*** Block opens ***

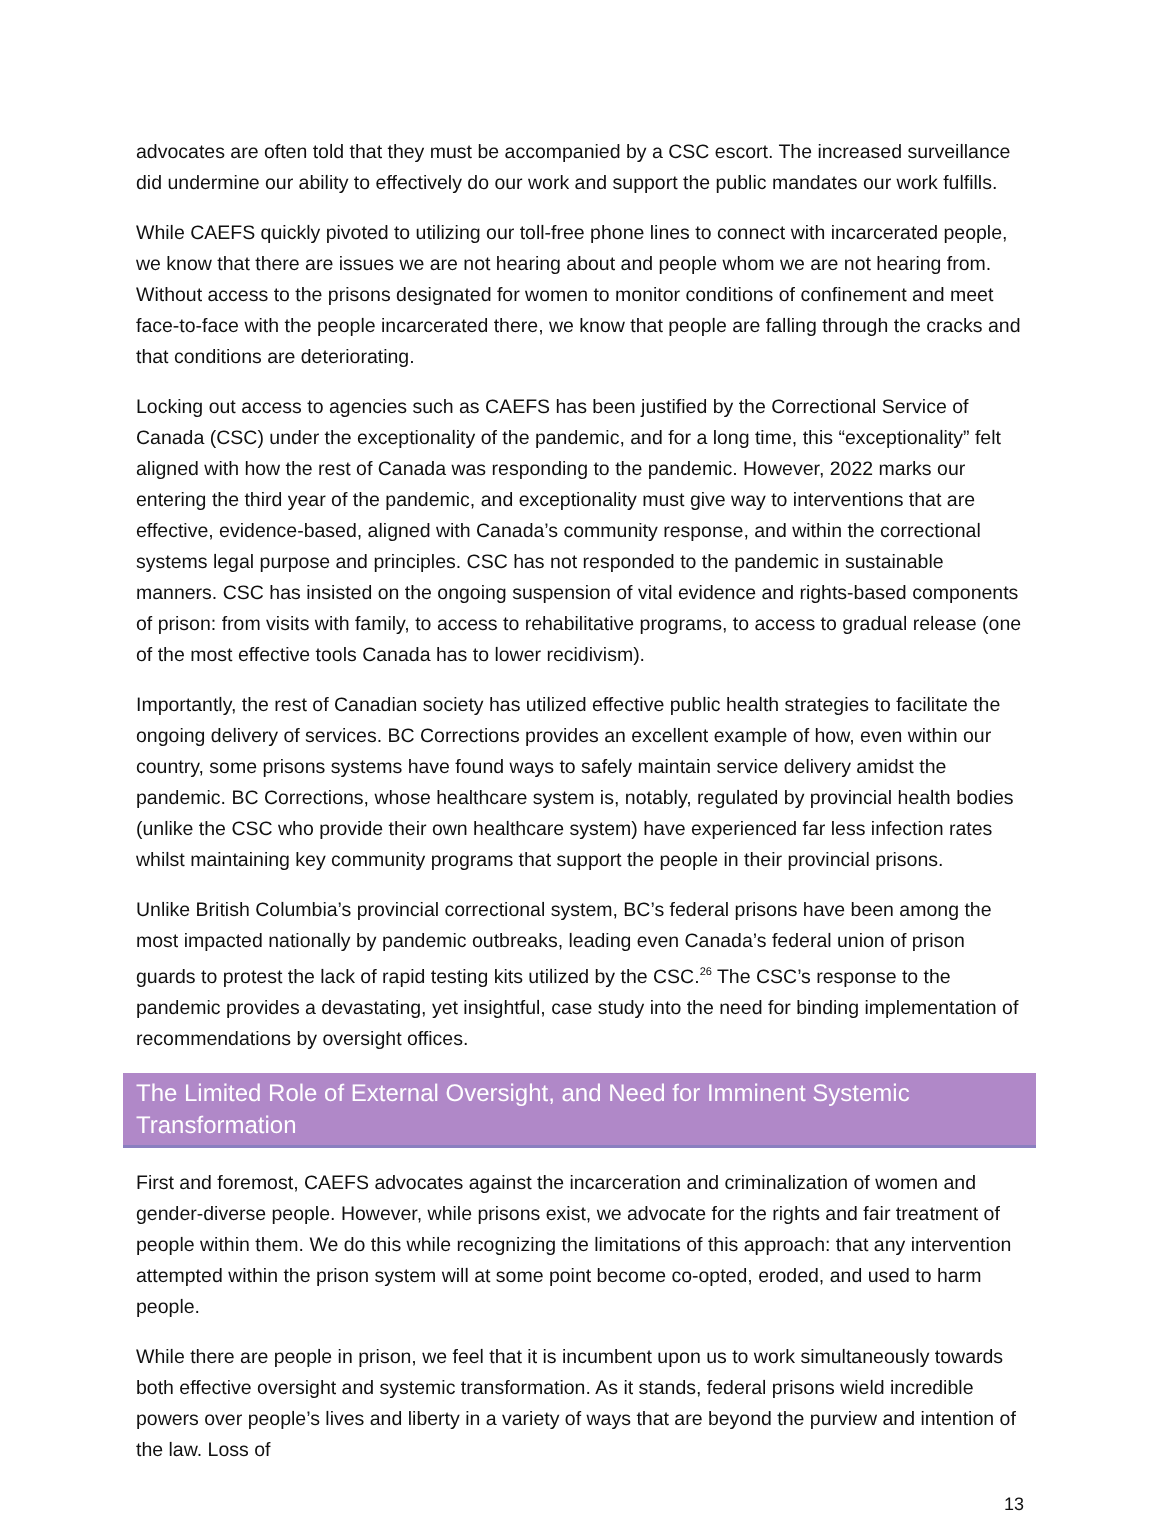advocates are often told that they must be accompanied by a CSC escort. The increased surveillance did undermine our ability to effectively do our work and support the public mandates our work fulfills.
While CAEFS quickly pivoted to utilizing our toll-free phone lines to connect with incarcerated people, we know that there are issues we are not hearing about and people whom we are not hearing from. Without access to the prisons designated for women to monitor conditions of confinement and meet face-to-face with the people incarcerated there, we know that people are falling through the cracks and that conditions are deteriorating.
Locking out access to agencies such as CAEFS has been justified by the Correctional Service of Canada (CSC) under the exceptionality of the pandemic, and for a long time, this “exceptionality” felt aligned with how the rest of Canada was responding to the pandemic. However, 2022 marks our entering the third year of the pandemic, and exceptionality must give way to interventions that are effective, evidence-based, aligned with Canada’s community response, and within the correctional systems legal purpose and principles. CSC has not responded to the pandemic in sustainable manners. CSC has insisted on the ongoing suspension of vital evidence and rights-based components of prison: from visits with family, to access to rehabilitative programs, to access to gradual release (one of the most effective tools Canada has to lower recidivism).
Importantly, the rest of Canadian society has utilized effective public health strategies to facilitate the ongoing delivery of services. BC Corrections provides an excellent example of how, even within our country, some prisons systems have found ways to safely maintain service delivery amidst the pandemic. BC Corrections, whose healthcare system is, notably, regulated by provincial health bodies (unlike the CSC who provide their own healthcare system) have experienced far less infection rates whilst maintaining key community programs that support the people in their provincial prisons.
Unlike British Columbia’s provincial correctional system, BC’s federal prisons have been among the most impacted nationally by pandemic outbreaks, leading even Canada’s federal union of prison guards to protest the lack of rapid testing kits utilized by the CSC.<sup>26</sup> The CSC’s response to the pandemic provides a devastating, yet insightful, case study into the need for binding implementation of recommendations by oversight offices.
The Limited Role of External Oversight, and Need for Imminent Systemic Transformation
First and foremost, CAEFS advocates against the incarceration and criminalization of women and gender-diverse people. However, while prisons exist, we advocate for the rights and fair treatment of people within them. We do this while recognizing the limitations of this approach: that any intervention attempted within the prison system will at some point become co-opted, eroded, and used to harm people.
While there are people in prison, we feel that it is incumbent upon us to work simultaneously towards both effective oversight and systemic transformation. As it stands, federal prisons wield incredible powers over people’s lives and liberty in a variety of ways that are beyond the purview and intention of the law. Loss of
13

*** Block closes ***

▶ **Your objective**
Reproduce the data verbatim and omit each image.

▶ **Reply**
advocates are often told that they must be accompanied by a CSC escort. The increased surveillance did undermine our ability to effectively do our work and support the public mandates our work fulfills.
While CAEFS quickly pivoted to utilizing our toll-free phone lines to connect with incarcerated people, we know that there are issues we are not hearing about and people whom we are not hearing from. Without access to the prisons designated for women to monitor conditions of confinement and meet face-to-face with the people incarcerated there, we know that people are falling through the cracks and that conditions are deteriorating.
Locking out access to agencies such as CAEFS has been justified by the Correctional Service of Canada (CSC) under the exceptionality of the pandemic, and for a long time, this “exceptionality” felt aligned with how the rest of Canada was responding to the pandemic. However, 2022 marks our entering the third year of the pandemic, and exceptionality must give way to interventions that are effective, evidence-based, aligned with Canada’s community response, and within the correctional systems legal purpose and principles. CSC has not responded to the pandemic in sustainable manners. CSC has insisted on the ongoing suspension of vital evidence and rights-based components of prison: from visits with family, to access to rehabilitative programs, to access to gradual release (one of the most effective tools Canada has to lower recidivism).
Importantly, the rest of Canadian society has utilized effective public health strategies to facilitate the ongoing delivery of services. BC Corrections provides an excellent example of how, even within our country, some prisons systems have found ways to safely maintain service delivery amidst the pandemic. BC Corrections, whose healthcare system is, notably, regulated by provincial health bodies (unlike the CSC who provide their own healthcare system) have experienced far less infection rates whilst maintaining key community programs that support the people in their provincial prisons.
Unlike British Columbia’s provincial correctional system, BC’s federal prisons have been among the most impacted nationally by pandemic outbreaks, leading even Canada’s federal union of prison guards to protest the lack of rapid testing kits utilized by the CSC.<sup>26</sup> The CSC’s response to the pandemic provides a devastating, yet insightful, case study into the need for binding implementation of recommendations by oversight offices.
The Limited Role of External Oversight, and Need for Imminent Systemic Transformation
First and foremost, CAEFS advocates against the incarceration and criminalization of women and gender-diverse people. However, while prisons exist, we advocate for the rights and fair treatment of people within them. We do this while recognizing the limitations of this approach: that any intervention attempted within the prison system will at some point become co-opted, eroded, and used to harm people.
While there are people in prison, we feel that it is incumbent upon us to work simultaneously towards both effective oversight and systemic transformation. As it stands, federal prisons wield incredible powers over people’s lives and liberty in a variety of ways that are beyond the purview and intention of the law. Loss of
13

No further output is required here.